§ **TEXT FOR ANALYSIS**:
----
The 878 Peace represents Wedmore's one moment of fame, and dominates most accounts of its Saxon history. How the place developed between the late 9th and the 11th centuries is again more obscure, though archaeological and place name evidence suggests a process of settlement (or re-settlement?) of the Isle may have continued. Several settlements on the Isle, together with fisheries, mills and lands, are mentioned in the grants of 1062 and 1065 which record Edward the Confessor's gift of the manor of Wedmore to Bishop of Giso of Wells, and can be taken to mark - or recognise - the transfer of the main royal interest to Cheddar.
By the time Wells acquired the Wedmore estates, a process of fragmentation had begun. Though the ecclesiastical parish remained (and remains) extensive, the Domesday Survey makes it clear that there were several manors on the Isle, not all of which were held by Wells. Panborough, for example, belonged to Glastonbury Abbey, which resulted in a number of boundary disputes in the medieval period (though these never directly affected the settlement of Wedmore itself). Wedmore at first continued to house the seat of the Isle's main manor, but in 1136 a change began. The manor was allocated as part of the endowment of the recently established Dean and Chapter of Wells. It was divided into six prebends - estates to support canons - but as these were mostly held, either directly or indirectly, by the Dean himself, he effectively became Lord of the Manor from that point on. A Papal Bull of 1157 confirms his title to the estates, and a late 12th century charter of free warren (hunting rights) is also in the Dean's name.
The significance of this for Wedmore was twofold. On the one hand the Deans' preference for their palace at Mudgley resulted in a loss of status for the old manor centre and, by extension, the settlement at Wedmore, which was thenceforth administered by a steward. But, on the other hand, the Deans also took steps to maximise the revenue potential of the Isle. Signs of land improvements (causeways and flood defences) and planned developments are evident in and around several villages on the Isle, but these are most marked at Wedmore, where a planned "Borough" was laid out on the eastern edge of the existing settlement in the late 12th or 13th century. The name of this area, together with 14th century mentions of burgages and a port-reeve (both urban terms), suggest urban aspirations. However, though a market and fair grant of 1255 is recorded, there is no evidence that official urban status was granted or even applied for.
----
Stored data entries
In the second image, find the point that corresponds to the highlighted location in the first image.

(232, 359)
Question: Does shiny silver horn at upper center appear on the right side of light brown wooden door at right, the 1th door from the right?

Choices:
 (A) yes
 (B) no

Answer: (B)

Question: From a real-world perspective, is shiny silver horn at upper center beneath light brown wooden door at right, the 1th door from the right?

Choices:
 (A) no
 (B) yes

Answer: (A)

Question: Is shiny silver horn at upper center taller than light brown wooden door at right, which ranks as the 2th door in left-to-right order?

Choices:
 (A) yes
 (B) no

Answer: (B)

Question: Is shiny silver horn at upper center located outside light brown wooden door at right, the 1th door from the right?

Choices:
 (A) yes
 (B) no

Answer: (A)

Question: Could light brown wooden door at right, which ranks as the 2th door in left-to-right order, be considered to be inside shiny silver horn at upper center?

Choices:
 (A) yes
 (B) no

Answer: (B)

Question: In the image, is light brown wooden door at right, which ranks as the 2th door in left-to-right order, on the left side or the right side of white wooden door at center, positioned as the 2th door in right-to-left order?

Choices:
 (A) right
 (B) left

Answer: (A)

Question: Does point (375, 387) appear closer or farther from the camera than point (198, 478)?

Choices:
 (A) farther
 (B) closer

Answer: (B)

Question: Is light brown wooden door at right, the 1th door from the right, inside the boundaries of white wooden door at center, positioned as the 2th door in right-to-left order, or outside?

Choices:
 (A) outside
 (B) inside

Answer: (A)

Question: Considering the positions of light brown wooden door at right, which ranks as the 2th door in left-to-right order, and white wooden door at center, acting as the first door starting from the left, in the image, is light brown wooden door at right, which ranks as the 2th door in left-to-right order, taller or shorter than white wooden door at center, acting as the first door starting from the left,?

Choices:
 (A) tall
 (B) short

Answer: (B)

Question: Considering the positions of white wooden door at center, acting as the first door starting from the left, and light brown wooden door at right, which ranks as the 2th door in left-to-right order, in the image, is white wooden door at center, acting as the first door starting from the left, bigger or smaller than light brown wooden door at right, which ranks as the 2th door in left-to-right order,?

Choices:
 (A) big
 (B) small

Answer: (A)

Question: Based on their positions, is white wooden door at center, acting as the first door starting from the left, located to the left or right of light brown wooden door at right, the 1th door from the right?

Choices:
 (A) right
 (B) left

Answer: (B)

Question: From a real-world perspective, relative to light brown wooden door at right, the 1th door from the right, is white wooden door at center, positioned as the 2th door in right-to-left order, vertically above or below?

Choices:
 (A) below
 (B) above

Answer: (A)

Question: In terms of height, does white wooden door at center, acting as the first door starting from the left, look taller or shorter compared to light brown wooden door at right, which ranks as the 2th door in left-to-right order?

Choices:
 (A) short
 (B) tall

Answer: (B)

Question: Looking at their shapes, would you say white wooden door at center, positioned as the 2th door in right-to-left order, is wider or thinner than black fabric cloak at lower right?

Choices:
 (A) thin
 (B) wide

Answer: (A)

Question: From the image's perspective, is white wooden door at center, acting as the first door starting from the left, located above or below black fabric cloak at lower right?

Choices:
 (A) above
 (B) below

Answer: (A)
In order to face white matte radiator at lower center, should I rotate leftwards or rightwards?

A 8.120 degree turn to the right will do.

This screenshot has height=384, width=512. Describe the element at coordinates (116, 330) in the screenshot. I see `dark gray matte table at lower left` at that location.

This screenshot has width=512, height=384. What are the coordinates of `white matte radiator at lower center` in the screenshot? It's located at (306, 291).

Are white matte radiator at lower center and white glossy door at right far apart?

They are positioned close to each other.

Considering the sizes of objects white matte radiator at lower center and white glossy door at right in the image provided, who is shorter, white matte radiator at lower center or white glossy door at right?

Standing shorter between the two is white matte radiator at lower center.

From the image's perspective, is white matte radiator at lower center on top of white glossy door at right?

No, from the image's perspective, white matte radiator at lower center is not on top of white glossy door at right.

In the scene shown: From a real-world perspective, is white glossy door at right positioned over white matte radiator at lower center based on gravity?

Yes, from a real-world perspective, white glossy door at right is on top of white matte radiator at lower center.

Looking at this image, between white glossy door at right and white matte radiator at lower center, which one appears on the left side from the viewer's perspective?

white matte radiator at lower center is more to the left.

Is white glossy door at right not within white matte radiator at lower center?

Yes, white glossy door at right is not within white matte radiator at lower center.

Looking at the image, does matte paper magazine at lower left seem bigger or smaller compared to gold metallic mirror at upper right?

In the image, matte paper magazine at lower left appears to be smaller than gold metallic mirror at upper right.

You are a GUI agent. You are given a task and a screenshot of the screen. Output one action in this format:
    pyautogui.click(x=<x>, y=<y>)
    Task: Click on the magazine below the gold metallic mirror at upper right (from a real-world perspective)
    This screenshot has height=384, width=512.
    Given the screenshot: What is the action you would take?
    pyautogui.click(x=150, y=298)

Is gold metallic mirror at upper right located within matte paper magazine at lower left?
----
§ **REQUIRED ACTIONS**:
a - Answer these from the Wedmore history text:
(i) Whose gift of the manor of Wedmore is recorded in the grants of 1062 and 1065?
(ii) In what year did the change begin in which the manor was allocated to the Dean and Chapter of Wells?
(iii) What is the year of the recorded market and fair grant?
b - Repeat the part of the Wedmore history text between "The 878 Peace" and "interest to Cheddar.", inclusive.

§ **EXPECTED RESPONSES**:
a -
(i) Edward the Confessor's
(ii) 1136
(iii) 1255

b -
The 878 Peace represents Wedmore's one moment of fame, and dominates most accounts of its Saxon history. How the place developed between the late 9th and the 11th centuries is again more obscure, though archaeological and place name evidence suggests a process of settlement (or re-settlement?) of the Isle may have continued. Several settlements on the Isle, together with fisheries, mills and lands, are mentioned in the grants of 1062 and 1065 which record Edward the Confessor's gift of the manor of Wedmore to Bishop of Giso of Wells, and can be taken to mark - or recognise - the transfer of the main royal interest to Cheddar.